→ What to do:
Every line with the string "Otomatis" must be copied from the entries below.

--- Given records Enclosed Below ---

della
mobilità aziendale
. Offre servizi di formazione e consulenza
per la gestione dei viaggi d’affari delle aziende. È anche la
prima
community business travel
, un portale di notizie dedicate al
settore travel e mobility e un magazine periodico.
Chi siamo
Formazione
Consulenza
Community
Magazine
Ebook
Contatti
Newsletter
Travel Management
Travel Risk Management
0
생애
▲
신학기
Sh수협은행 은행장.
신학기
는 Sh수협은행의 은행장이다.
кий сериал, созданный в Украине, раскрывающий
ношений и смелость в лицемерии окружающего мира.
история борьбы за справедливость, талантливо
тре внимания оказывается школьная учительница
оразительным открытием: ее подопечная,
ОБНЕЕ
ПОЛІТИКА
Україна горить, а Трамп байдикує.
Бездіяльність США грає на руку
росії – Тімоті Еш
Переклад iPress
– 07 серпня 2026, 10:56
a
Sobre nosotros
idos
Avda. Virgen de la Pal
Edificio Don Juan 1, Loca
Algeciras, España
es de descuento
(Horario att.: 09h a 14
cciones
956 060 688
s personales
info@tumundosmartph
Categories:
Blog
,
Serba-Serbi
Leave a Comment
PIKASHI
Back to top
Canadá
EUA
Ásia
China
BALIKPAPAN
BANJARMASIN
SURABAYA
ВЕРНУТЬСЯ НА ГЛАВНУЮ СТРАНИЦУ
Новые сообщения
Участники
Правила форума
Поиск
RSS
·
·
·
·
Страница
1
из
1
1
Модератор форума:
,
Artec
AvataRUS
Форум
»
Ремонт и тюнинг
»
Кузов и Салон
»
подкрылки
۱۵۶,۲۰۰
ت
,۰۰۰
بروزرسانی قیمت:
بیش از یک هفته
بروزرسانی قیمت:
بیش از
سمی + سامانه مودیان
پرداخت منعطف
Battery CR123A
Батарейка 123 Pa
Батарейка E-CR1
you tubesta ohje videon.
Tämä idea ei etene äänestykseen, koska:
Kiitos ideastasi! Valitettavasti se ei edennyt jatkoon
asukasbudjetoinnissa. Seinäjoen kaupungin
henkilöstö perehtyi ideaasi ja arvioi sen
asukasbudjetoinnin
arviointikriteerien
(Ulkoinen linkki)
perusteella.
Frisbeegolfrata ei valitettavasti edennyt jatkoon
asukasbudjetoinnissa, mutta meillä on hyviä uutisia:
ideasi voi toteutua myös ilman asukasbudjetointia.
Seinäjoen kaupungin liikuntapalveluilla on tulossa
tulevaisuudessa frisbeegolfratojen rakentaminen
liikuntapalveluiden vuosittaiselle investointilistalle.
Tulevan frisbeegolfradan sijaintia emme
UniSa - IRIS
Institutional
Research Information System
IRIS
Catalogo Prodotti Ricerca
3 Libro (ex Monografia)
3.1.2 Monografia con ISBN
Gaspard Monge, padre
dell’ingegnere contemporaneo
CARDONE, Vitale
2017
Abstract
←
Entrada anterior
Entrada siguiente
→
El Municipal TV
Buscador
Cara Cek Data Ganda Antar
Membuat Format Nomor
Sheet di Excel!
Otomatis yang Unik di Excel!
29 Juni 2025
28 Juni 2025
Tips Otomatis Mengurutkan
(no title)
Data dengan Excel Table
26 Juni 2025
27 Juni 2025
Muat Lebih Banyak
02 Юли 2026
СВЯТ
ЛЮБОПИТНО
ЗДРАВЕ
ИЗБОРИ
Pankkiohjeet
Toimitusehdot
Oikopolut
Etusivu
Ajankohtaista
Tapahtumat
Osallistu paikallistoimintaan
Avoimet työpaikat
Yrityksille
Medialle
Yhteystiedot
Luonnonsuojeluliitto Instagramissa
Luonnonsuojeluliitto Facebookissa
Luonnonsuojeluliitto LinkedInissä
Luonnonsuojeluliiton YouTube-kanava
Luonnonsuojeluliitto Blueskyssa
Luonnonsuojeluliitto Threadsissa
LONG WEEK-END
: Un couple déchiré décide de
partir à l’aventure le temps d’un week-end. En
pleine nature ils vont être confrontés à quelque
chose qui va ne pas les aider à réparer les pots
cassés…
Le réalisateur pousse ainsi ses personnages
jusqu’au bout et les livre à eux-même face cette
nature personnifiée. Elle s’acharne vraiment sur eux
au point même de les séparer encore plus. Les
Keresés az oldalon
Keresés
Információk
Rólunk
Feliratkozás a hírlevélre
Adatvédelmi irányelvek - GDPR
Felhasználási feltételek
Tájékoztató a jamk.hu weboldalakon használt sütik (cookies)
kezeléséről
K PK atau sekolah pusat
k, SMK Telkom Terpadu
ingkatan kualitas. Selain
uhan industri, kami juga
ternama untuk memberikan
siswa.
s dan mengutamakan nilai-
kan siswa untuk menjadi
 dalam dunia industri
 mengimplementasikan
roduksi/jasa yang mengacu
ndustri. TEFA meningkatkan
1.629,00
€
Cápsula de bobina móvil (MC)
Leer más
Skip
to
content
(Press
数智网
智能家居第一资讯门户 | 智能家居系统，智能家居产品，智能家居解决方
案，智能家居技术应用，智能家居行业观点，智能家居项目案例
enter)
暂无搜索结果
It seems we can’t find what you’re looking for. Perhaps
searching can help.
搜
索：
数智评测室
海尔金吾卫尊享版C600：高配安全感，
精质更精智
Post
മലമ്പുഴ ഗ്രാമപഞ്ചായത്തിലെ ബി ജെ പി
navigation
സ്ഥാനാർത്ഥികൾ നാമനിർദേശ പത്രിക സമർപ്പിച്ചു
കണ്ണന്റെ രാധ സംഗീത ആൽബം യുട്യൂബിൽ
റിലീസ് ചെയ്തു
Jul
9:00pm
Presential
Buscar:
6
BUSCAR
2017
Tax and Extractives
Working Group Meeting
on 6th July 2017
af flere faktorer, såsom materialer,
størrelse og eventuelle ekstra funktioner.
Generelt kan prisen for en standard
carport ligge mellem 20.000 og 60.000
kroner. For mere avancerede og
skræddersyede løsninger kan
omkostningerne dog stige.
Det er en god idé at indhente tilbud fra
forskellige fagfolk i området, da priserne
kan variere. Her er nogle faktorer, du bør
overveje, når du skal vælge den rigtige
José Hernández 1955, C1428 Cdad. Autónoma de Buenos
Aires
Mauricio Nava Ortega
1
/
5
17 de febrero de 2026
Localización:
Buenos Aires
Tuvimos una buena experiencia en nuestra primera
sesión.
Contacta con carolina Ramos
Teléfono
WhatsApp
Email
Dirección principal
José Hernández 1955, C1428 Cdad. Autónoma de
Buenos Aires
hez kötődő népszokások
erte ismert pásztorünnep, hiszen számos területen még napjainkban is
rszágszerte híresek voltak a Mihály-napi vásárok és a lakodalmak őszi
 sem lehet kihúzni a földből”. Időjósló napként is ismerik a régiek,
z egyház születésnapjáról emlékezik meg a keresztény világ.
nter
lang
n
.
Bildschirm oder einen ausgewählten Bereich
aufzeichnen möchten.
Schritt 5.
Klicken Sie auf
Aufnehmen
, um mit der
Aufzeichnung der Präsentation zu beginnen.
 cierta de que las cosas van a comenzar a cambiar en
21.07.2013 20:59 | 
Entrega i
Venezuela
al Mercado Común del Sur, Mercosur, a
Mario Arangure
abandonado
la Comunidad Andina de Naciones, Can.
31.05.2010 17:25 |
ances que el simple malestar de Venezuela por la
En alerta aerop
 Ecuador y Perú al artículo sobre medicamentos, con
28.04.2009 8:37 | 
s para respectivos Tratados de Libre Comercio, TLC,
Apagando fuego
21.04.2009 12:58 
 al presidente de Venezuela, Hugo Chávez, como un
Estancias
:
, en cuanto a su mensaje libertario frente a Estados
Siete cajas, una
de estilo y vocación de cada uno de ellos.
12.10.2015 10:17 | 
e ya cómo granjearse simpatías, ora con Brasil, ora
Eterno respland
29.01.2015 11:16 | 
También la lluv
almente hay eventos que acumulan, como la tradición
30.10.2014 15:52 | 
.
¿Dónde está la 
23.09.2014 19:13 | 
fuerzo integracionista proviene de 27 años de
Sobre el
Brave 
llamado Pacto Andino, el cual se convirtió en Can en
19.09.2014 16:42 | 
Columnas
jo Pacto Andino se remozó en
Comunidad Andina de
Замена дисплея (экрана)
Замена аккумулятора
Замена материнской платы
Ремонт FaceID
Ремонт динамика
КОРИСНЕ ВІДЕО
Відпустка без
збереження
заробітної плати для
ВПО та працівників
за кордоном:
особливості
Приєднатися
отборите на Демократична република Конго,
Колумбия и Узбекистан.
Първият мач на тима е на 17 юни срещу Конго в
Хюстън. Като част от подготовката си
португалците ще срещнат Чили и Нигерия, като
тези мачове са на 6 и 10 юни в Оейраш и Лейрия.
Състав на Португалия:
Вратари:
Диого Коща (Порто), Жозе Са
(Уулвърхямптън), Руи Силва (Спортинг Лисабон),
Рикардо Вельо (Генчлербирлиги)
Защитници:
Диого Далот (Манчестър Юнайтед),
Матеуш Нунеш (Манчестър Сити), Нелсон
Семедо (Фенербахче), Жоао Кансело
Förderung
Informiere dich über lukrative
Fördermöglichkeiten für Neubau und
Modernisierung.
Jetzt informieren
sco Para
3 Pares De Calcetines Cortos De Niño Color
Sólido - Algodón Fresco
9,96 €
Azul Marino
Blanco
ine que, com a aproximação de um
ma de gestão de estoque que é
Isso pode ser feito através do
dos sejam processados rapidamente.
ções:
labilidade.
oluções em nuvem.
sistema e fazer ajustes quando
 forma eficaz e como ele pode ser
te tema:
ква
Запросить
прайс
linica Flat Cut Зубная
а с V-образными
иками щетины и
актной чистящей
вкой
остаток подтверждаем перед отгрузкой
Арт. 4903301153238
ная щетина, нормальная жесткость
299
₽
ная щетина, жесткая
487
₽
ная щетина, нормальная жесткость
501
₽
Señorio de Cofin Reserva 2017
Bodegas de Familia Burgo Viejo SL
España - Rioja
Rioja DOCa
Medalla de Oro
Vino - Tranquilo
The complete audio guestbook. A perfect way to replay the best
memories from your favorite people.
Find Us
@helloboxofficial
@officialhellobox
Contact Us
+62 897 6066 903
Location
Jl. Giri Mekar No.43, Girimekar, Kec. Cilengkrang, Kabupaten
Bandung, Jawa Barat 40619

--- End of Enclosed Given records ---

→ Written response:
Otomatis yang Unik di Excel!
Tips Otomatis Mengurutkan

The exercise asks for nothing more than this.